§ Task objective: Reproduce word for word the line that contains "line: (707, 172)" and every line after it to the end of the records, with nothing else added.

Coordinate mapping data
----------------

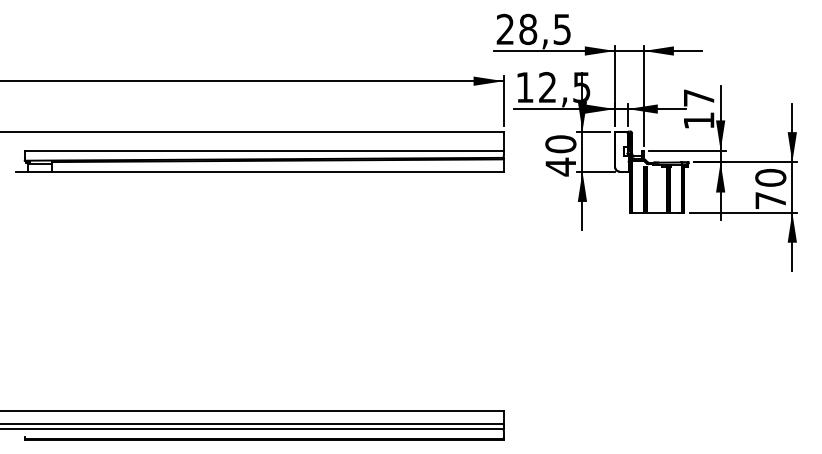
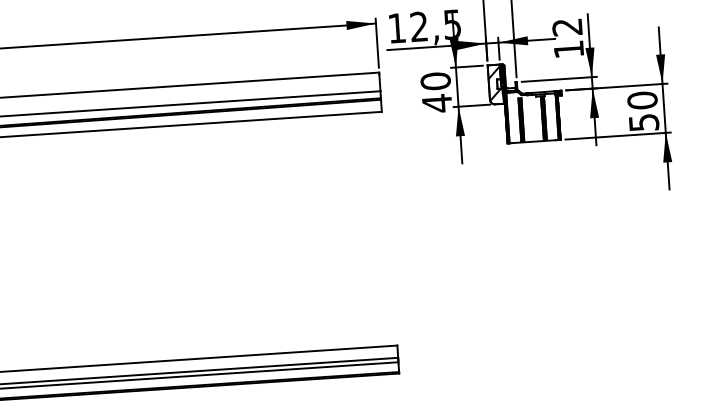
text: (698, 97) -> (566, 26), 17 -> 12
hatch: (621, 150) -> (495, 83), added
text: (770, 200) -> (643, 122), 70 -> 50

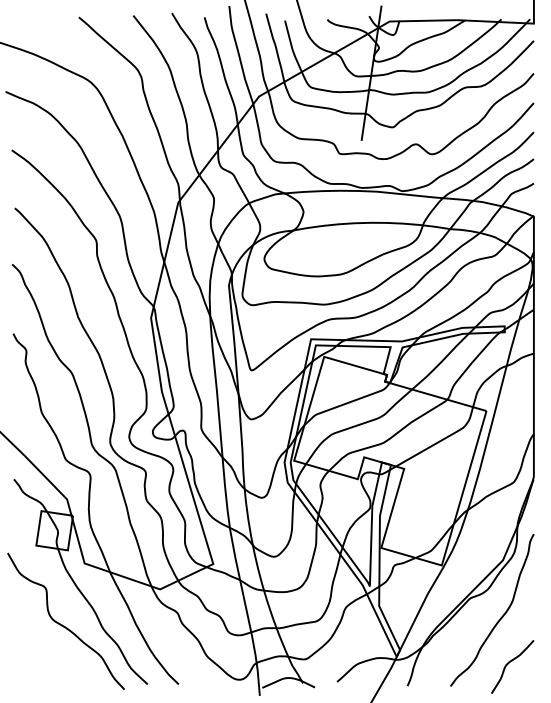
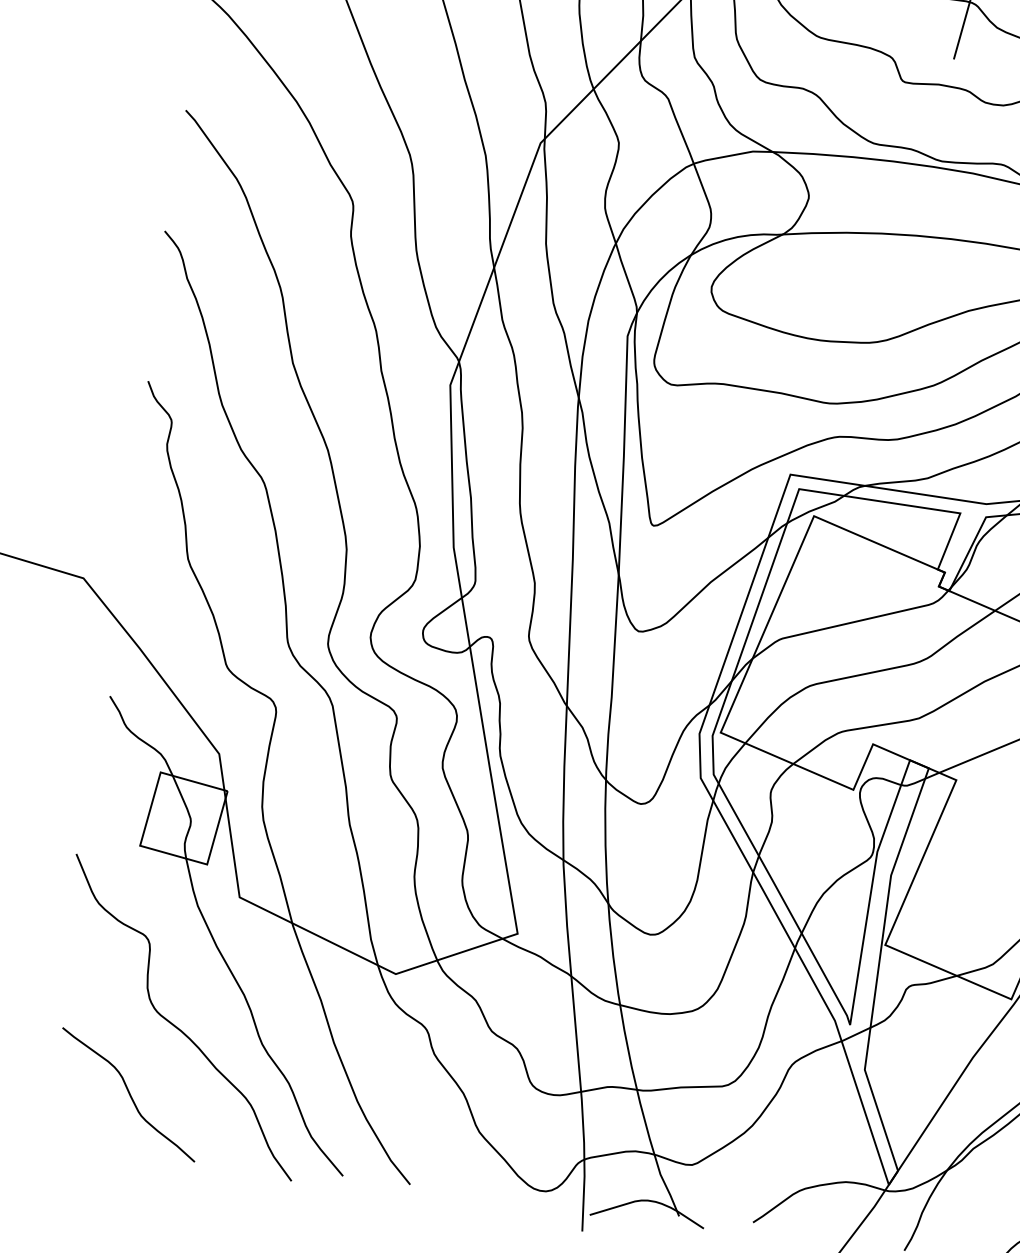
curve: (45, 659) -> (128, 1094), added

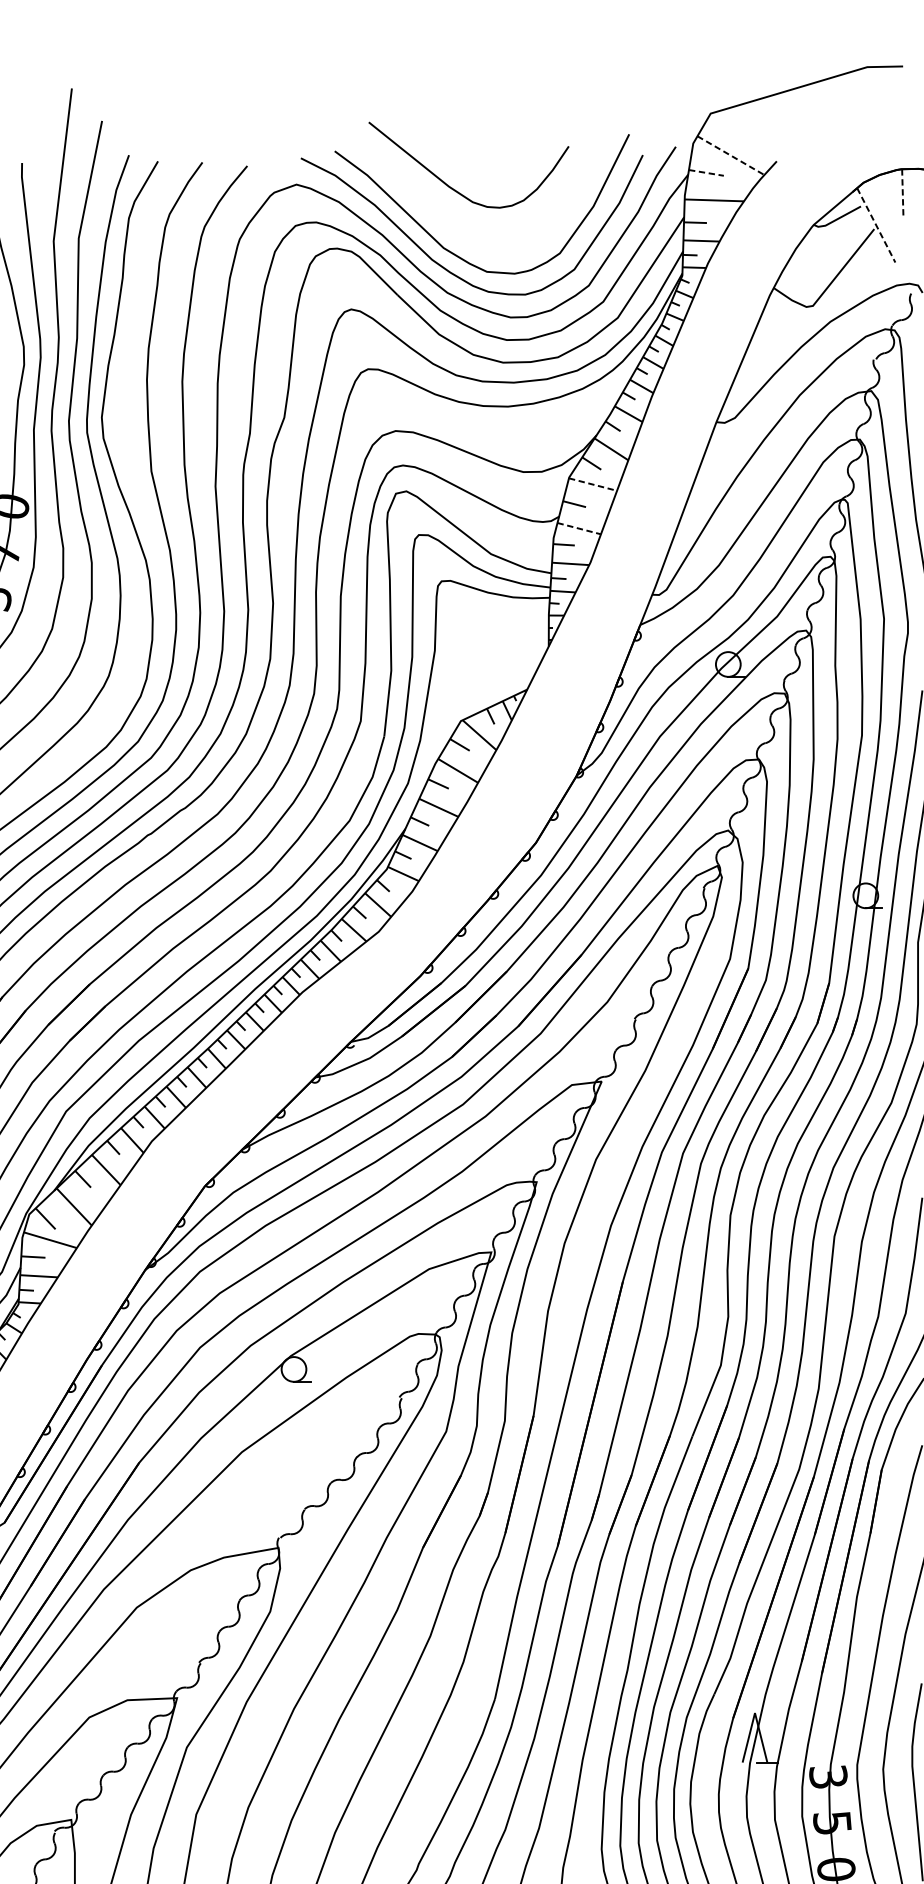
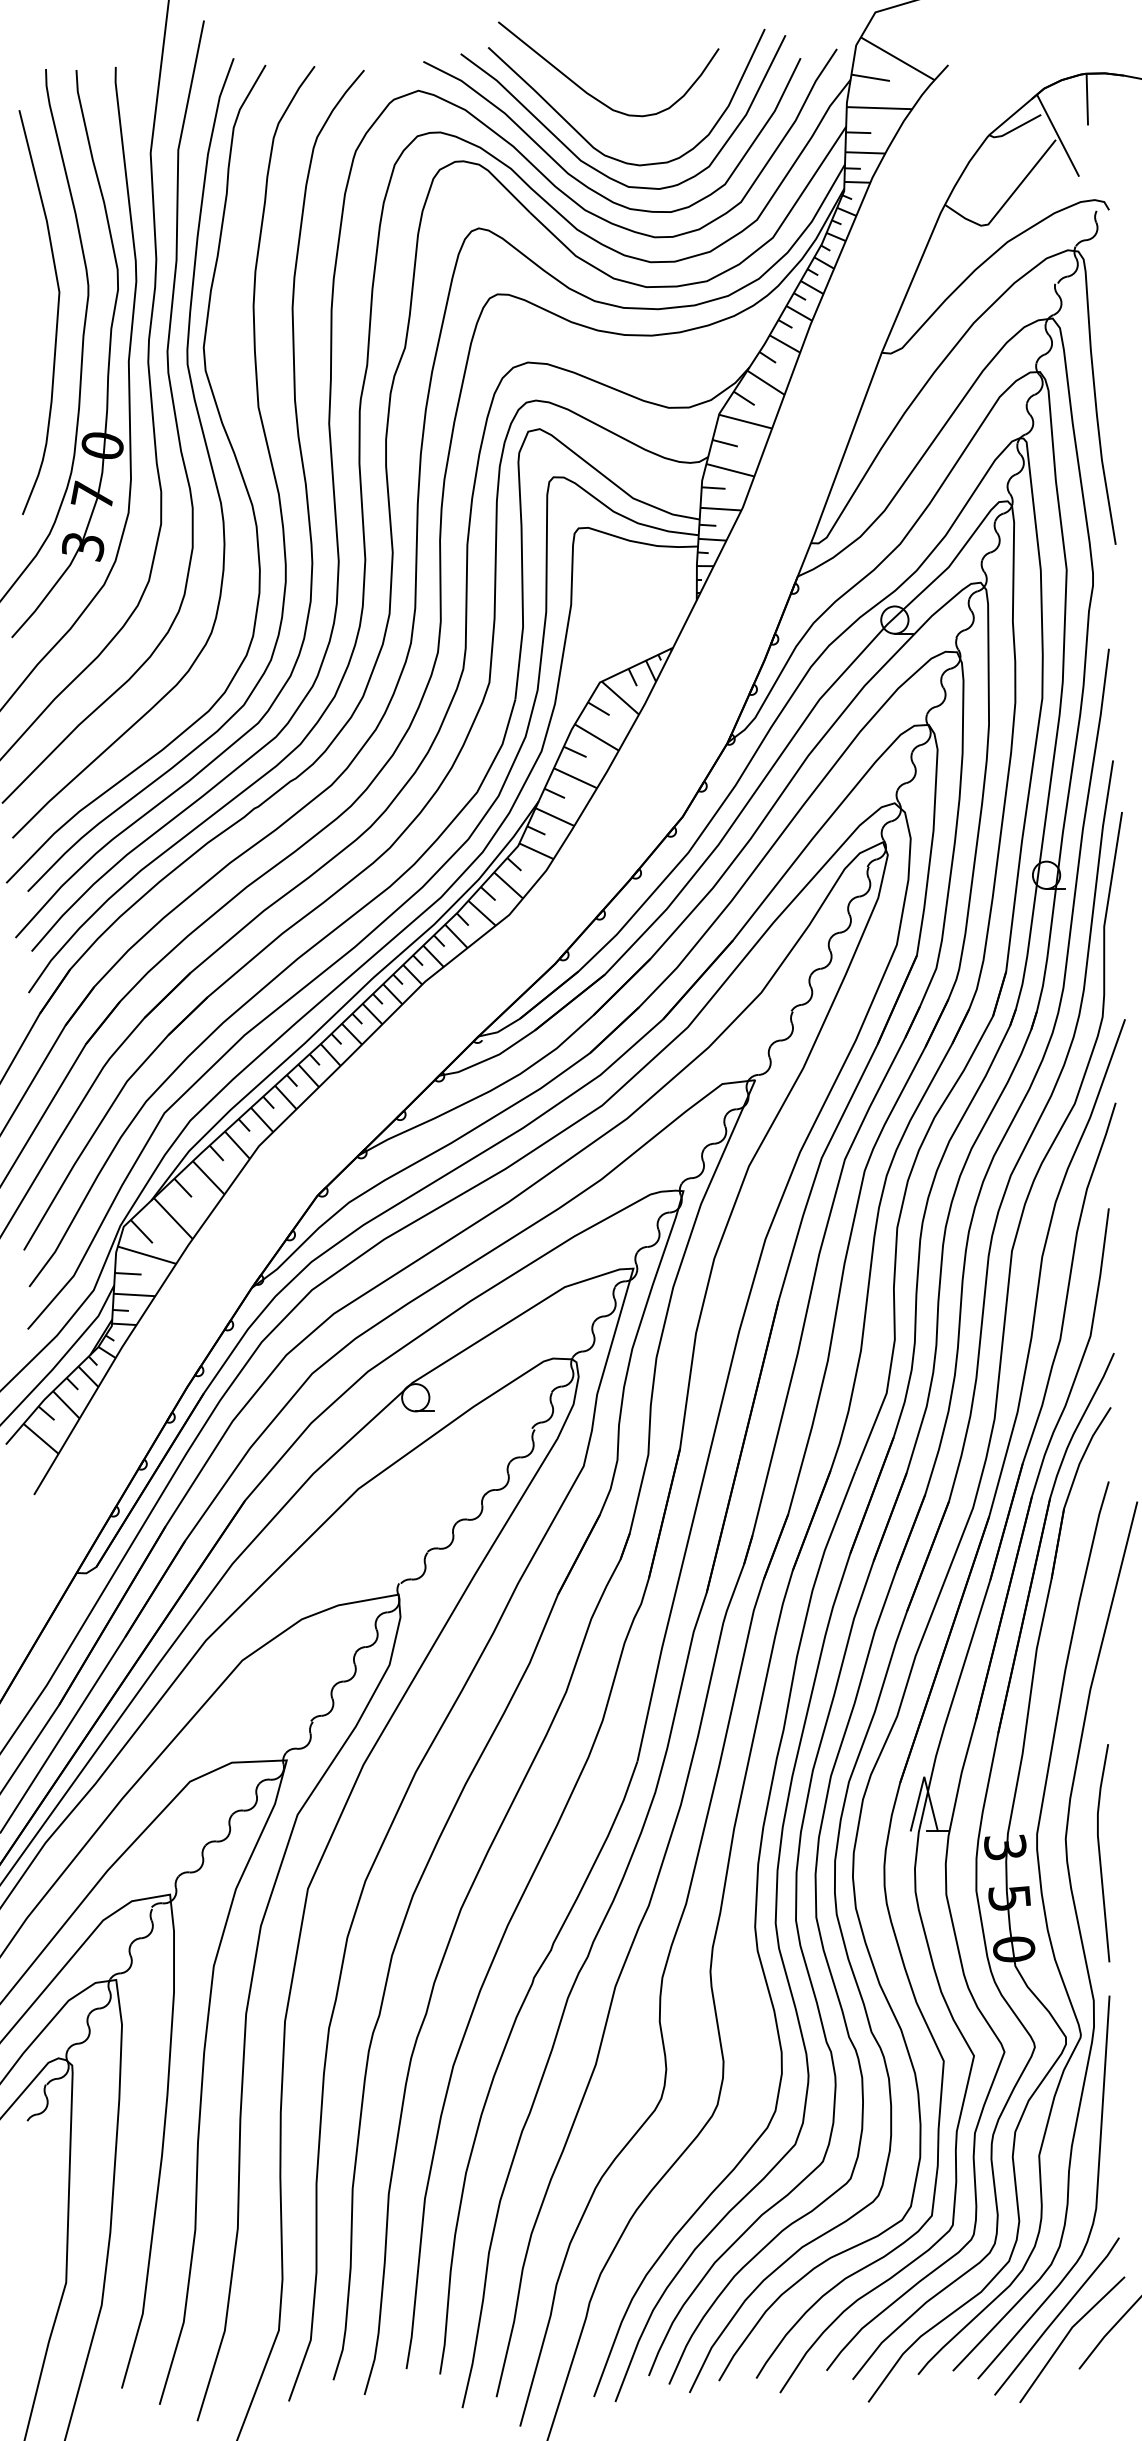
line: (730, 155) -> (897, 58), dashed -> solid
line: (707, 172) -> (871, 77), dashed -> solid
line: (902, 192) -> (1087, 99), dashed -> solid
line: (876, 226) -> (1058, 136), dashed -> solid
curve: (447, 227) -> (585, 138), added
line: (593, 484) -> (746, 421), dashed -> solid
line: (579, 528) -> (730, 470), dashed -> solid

----------------

§ Result for this exercise:
line: (707, 172) -> (871, 77), dashed -> solid
line: (902, 192) -> (1087, 99), dashed -> solid
line: (876, 226) -> (1058, 136), dashed -> solid
curve: (447, 227) -> (585, 138), added
line: (593, 484) -> (746, 421), dashed -> solid
line: (579, 528) -> (730, 470), dashed -> solid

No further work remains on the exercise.